*** Begin section ***

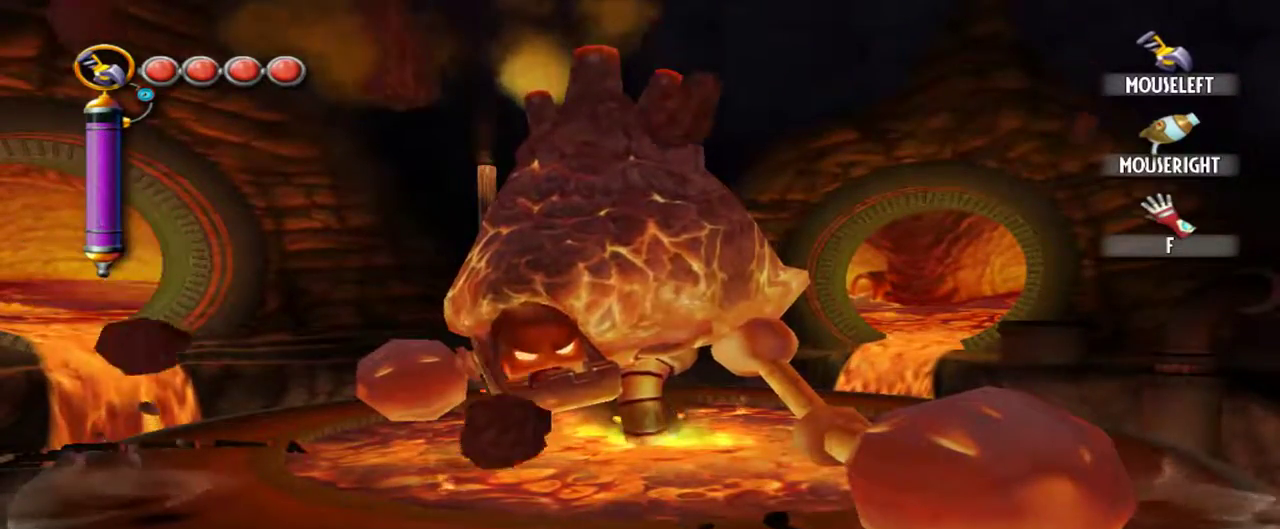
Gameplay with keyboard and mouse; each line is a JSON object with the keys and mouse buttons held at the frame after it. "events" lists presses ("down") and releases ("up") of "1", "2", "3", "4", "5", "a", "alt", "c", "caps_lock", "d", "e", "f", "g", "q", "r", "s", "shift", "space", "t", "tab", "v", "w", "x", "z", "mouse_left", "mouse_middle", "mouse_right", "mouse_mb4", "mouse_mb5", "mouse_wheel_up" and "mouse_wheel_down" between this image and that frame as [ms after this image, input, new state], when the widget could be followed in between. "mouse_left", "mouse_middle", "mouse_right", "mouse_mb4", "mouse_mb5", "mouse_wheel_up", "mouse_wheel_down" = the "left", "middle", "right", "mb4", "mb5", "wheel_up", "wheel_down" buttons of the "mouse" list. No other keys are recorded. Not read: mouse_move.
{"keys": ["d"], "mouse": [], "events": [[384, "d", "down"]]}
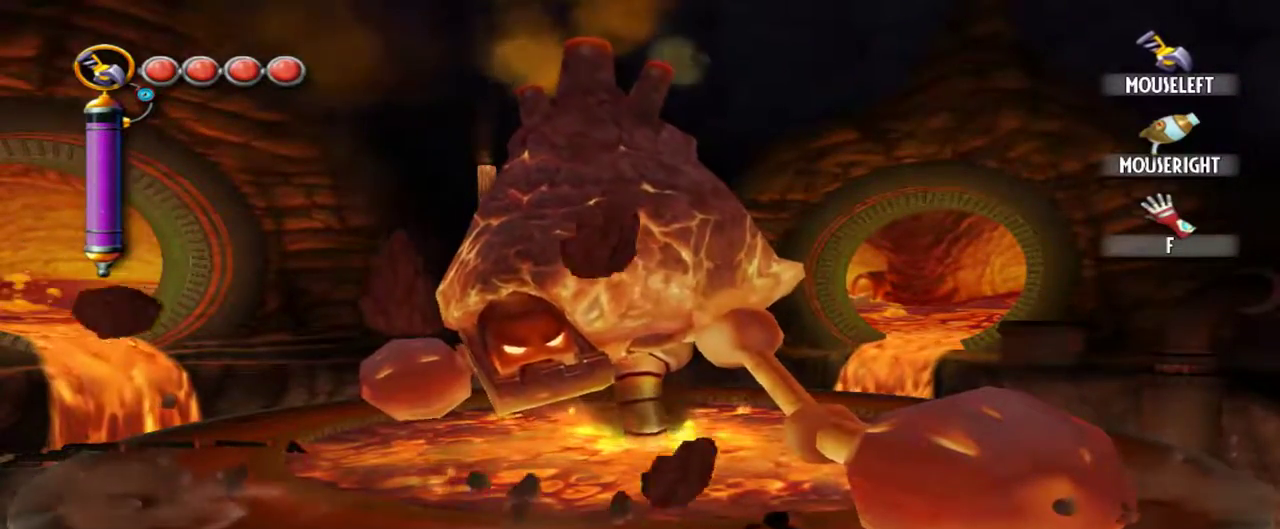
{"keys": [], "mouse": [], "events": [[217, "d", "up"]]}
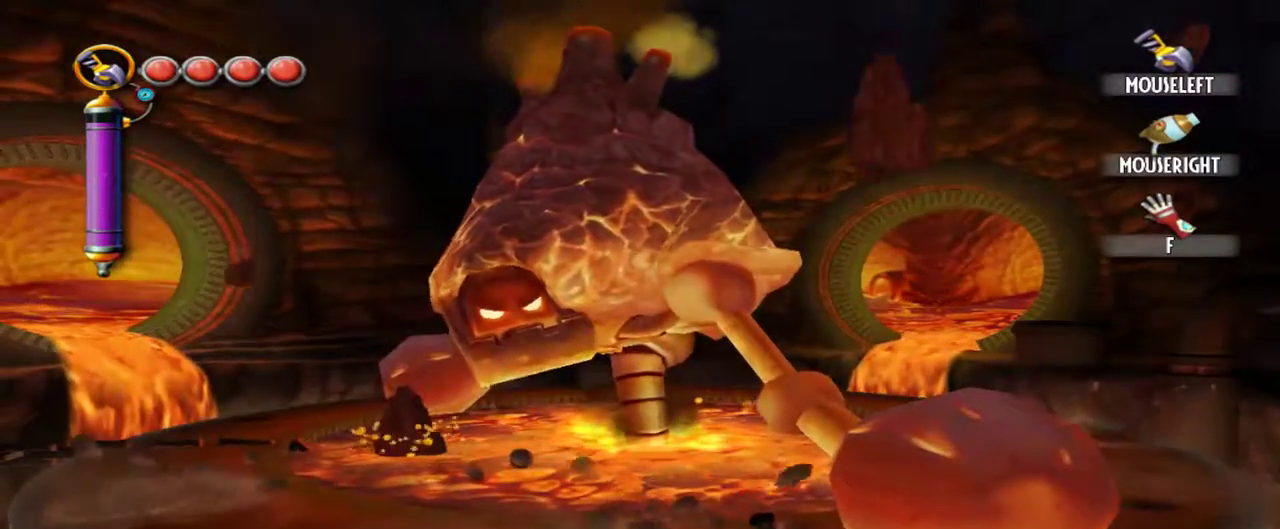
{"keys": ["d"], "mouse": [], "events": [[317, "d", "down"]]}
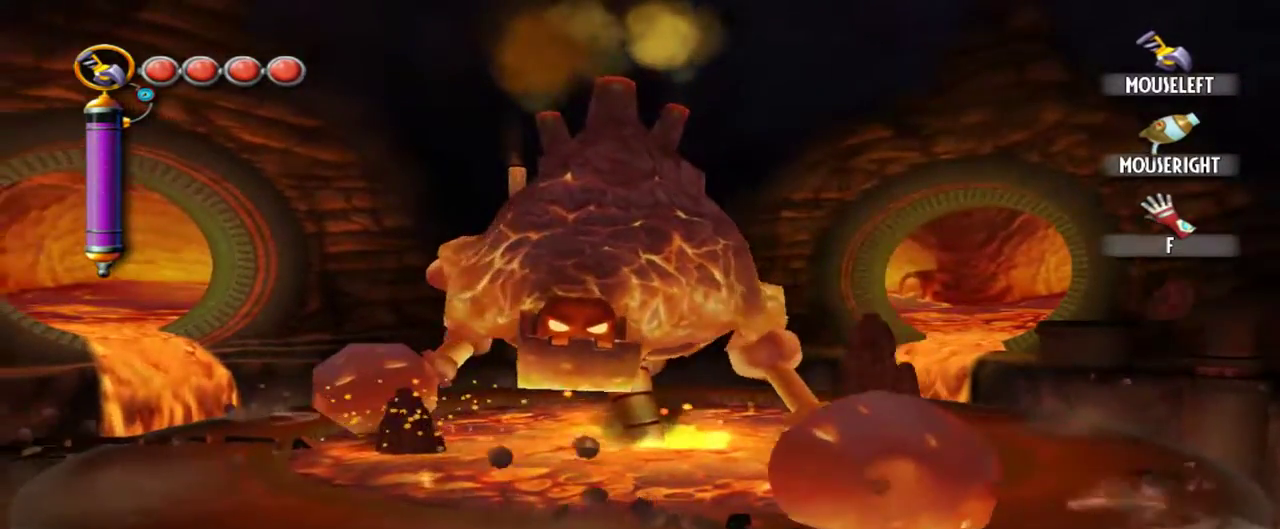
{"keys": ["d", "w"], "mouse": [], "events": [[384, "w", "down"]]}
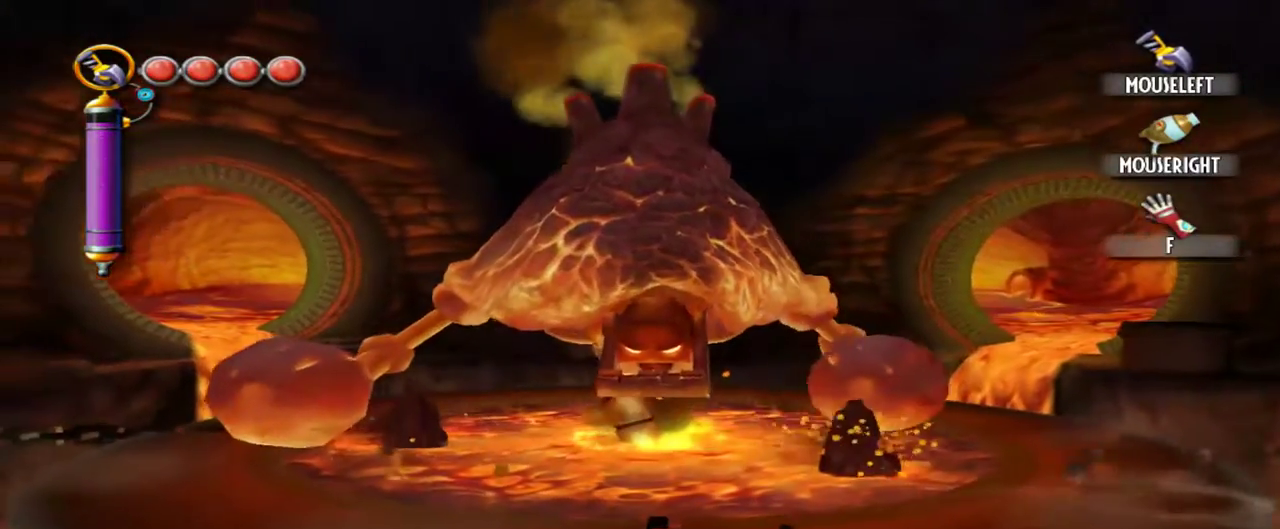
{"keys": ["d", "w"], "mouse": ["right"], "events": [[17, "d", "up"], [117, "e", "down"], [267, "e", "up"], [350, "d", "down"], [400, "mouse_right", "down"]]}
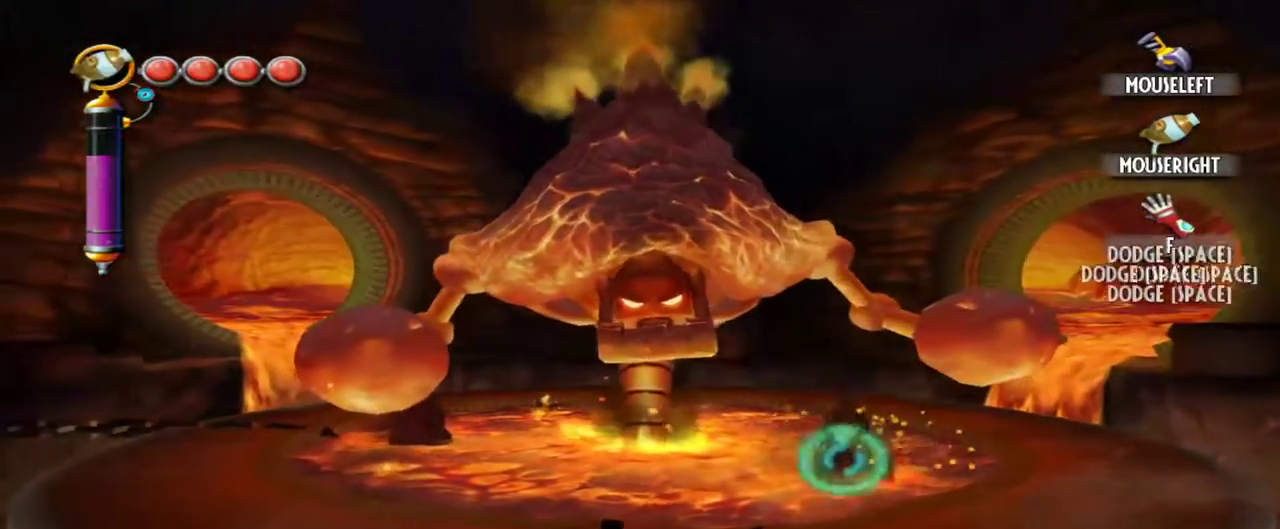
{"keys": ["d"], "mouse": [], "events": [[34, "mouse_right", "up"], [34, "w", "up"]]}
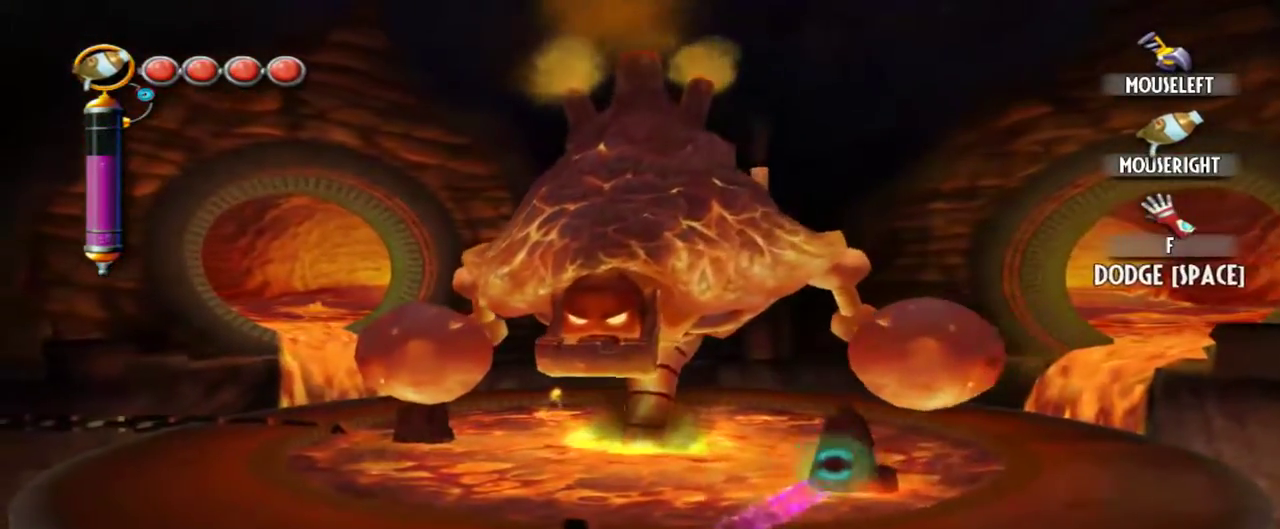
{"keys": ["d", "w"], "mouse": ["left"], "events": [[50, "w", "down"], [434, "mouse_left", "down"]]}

*** End section ***

**AIM OF THE TASK**: Although the records contain pictures, the copy should consist of their text alone, reproduced exactly.

**WRITTEN REPLY**:
Gameplay with keyboard and mouse; each line is a JSON object with the keys and mouse buttons held at the frame after it. "events" lists presses ("down") and releases ("up") of "1", "2", "3", "4", "5", "a", "alt", "c", "caps_lock", "d", "e", "f", "g", "q", "r", "s", "shift", "space", "t", "tab", "v", "w", "x", "z", "mouse_left", "mouse_middle", "mouse_right", "mouse_mb4", "mouse_mb5", "mouse_wheel_up" and "mouse_wheel_down" between this image and that frame as [ms after this image, input, new state], when the widget could be followed in between. "mouse_left", "mouse_middle", "mouse_right", "mouse_mb4", "mouse_mb5", "mouse_wheel_up", "mouse_wheel_down" = the "left", "middle", "right", "mb4", "mb5", "wheel_up", "wheel_down" buttons of the "mouse" list. No other keys are recorded. Not read: mouse_move.
{"keys": ["d"], "mouse": [], "events": [[384, "d", "down"]]}
{"keys": [], "mouse": [], "events": [[217, "d", "up"]]}
{"keys": ["d"], "mouse": [], "events": [[317, "d", "down"]]}
{"keys": ["d", "w"], "mouse": [], "events": [[384, "w", "down"]]}
{"keys": ["d", "w"], "mouse": ["right"], "events": [[17, "d", "up"], [117, "e", "down"], [267, "e", "up"], [350, "d", "down"], [400, "mouse_right", "down"]]}
{"keys": ["d"], "mouse": [], "events": [[34, "mouse_right", "up"], [34, "w", "up"]]}
{"keys": ["d", "w"], "mouse": ["left"], "events": [[50, "w", "down"], [434, "mouse_left", "down"]]}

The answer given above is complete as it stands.